On the last day of August, my esteemed op-ed editor handed me a letter from Mr. James D. Miller of Fayette. “A story idea,” my editor said. I really love story ideas. Having something to write about (or photograph, as the case may be) is more than half the battle.
Mr. Miller had written the Missourian, confused about the reportage of a comment by Sen. Claire McCaskill at an Aug. 26 town hall meeting in Jefferson City about health care. Missourian reporter Michael Sewall wrote: “McCaskill also tried to dispel the rumor that abortion would be covered under the new health plan. She said that would be impossible unless an amendment was inserted to repeal the black-letter law, which prohibits the federal government from funding abortion.”
Thus, Mr. Miller wrote in his letter, “What is the ‘black letter law’? When I called Sen. McCaskill’s Washington, D.C., office … the staffer I talked to did not know what this ‘black letter law’ is.”
As far as I can tell, this is a case of jargon making it into a story without explanation.

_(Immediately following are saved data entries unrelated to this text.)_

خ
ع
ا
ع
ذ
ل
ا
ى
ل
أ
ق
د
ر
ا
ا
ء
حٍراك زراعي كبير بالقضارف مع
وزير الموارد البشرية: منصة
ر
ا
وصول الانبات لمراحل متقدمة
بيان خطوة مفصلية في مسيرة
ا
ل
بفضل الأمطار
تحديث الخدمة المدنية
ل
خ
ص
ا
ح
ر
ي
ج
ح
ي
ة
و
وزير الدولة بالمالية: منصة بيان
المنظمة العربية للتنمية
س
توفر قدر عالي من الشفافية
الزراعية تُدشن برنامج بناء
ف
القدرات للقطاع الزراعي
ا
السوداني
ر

A “black letter law” is a law that is already on the books — a law that already exists and is generally well known. It turns out that Sen. McCaskill was really talking about the Hyde Amendment at the Aug. 26 town hall meeting. I called Sen. McCaskill's office in Washington, and a staffer confirmed that the black letter law she referred to was indeed the Hyde Amendment.
Congress first passed the Hyde Amendment in 1976 as a legislative response to Roe v. Wade, which was handed down by the U.S. Supreme Court in 1973. Nestled into the Consolidated Appropriations Act, 2008 (the current incarnation), it forbids the federal government from funding abortions (with some exceptions for rape, incest and the mother's health). It’s long, but here are the important bits:
- SEC. 507 (a) None of the funds appropriated in this Act, and none of the funds in any trust fund to which funds are appropriated in this Act, shall be expended for any abortion.
- (b) None of the funds appropriated in this Act, and none of the funds in any trust fund to which funds are appropriated in this Act, shall be expended for health benefits coverage that includes coverage of abortion.
Which means, in effect, that neither Medicare nor health insurance for federal employees and military personnel paid for by the federal government can cover abortions. In 1993, the language was added to the law to allow funding of abortions in the case of rape, incest or when the mother’s health was at risk.
In 1980, the Supreme Court decided in Harris v. McRae that the ban on federal funding of abortions was constitutional. Justice Potter Stewart wrote: “It does not follow that a woman's freedom of choice carries with it a constitutional entitlement to the financial resources to avail herself of the full range of protected choices. … The Hyde Amendment … places no governmental obstacle in the path of a woman who chooses to terminate her pregnancy.”
Justice Stewart, I respectfully disagree.
First, think of other rights that we have under the Constitution: freedom of speech, for example. In 2007, the city of Columbia spent almost $40,000 on security to protect members of the National Socialist Movement (aka neo-Nazis) while they held a 45-minute rally downtown. That’s public, taxpayer money. Forty thousand dollars is an absurd amount of money spent to protect the speech of very few people with some ugly, vile views.
I hate what they say. But they have the right to say it, and I’ll pay to protect their rights to say whatever hateful poison they want to spew.
Roe v. Wade said women have the constitutional right to choose an abortion. It’s controversial, and it wasn’t as explicitly stated as freedom of speech, but it is unfair to deny public money to protect this right.
Furthermore, the Hyde Amendment punishes women who can’t afford to choose to terminate a pregnancy. The procedure in the first trimester can cost between $350 and $900, according to Planned Parenthood. This can be prohibitively expensive.
But, I defer to Justice Thurgood Marshall, who said it best in his Harris v. McRae dissent: “The Court's opinion studiously avoids recognizing the undeniable fact that for women eligible for Medicaid — poor women — denial of a Medicaid-funded abortion is equivalent to denial of legal abortion altogether. … If abortion is medically necessary and a funded abortion is unavailable, they must resort to back-alley butchers, attempt to induce an abortion themselves by crude and dangerous methods, or suffer the serious medical consequences of attempting to carry the fetus to term. … The Court's decision today marks a retreat from Roe v. Wade and represents a cruel blow to the most powerless members of our society. I dissent.”
Erin K. O'Neill is a former assistant director of photography and current page designer for the Missourian. She is a master's degree candidate at the Missouri School of Journalism, and a teaching assistant for the communications law class.